Many local Orthodox Churches, with thousands of clerics and monks, are circumscribed within their ethnic boundaries. They do not even dare to think of sending even a few properly prepared missionaries — with an appropriate ecclesiastical understanding — to work in other places, to strengthen the already existing, often small, cells of Orthodox believers. This exclusive, turning-inward to one land or one people simply does not correspond to the meaning of apostleship, of mission, as it is defined in the New Testament.

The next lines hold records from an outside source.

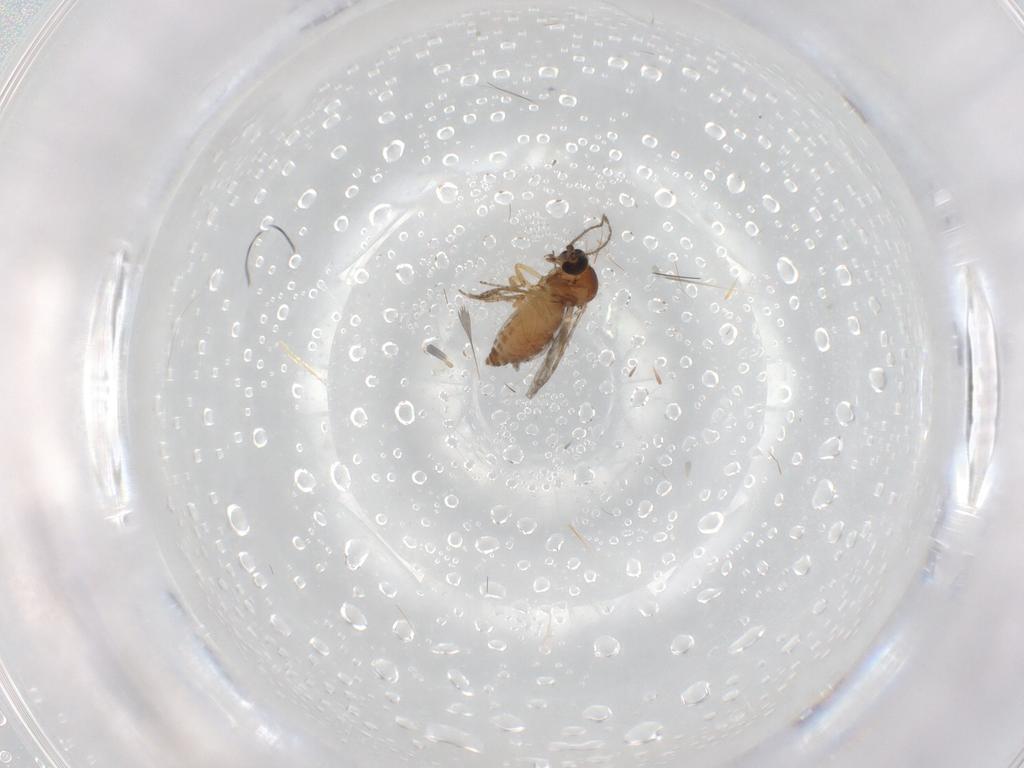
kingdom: Animalia
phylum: Arthropoda
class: Insecta
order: Diptera
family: Ceratopogonidae
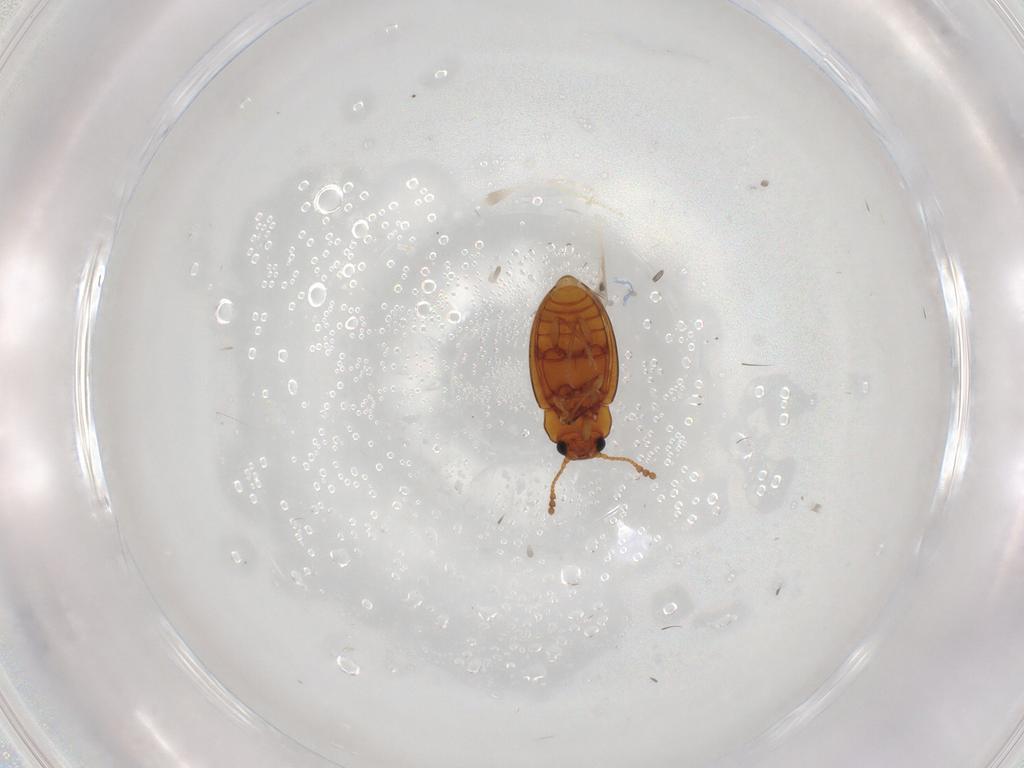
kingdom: Animalia
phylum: Arthropoda
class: Insecta
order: Coleoptera
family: Erotylidae
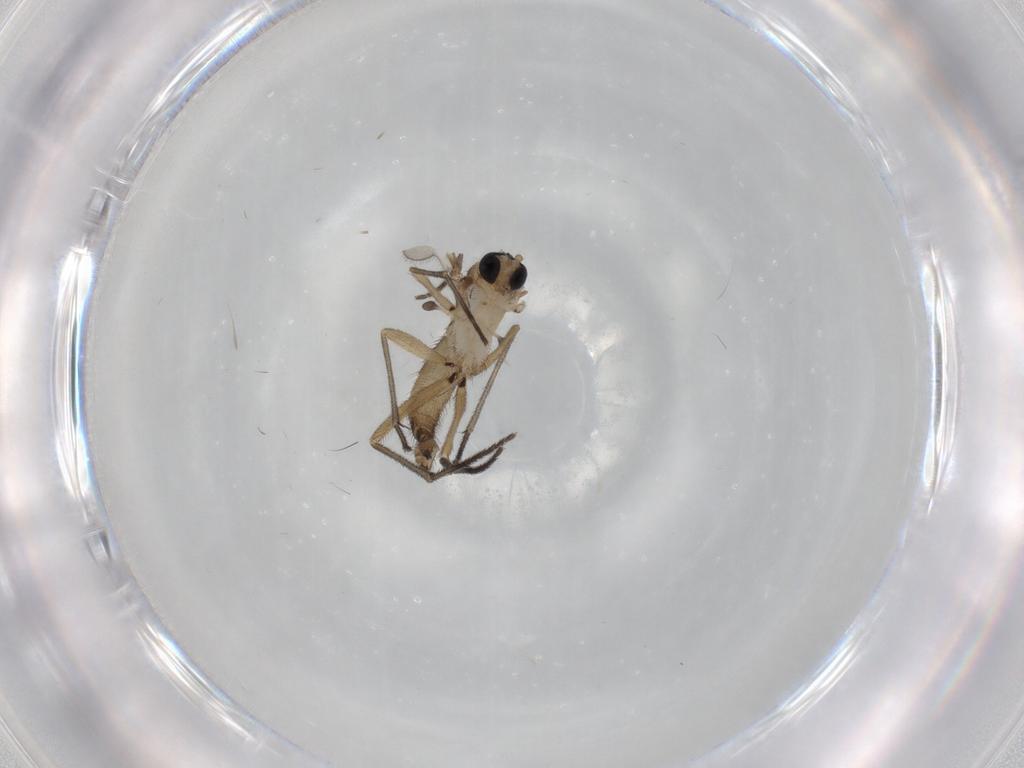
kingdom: Animalia
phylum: Arthropoda
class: Insecta
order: Diptera
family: Sciaridae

In North America especially [in Britain too], the Orthodox witness is offered within a dynamic society with universal interests. In such a society Orthodoxy is in a state of mission — and she cannot, certainly, be content with a museum-like preservation of the glorious Orthodox past of far away homelands. Something substantially new and important ought to arise from this situation. We live in an age of extraordinary human creativity, the fruits of which are especially apparent in the realm of scientific achievement. I believe that a basic characteristic of our human nature, of being created in the image of God, together with freedom, reason, and love is creativity. In each new generation, with its unique challenges, we are called to offer the eternal treasure contained in the Church, thinking and acting creatively, and in organic continuity with the original, the apostolic tradition.
— Archbishop Anastasios of Albania, ‘Mission in Christ’s Way’, pp. 266–267.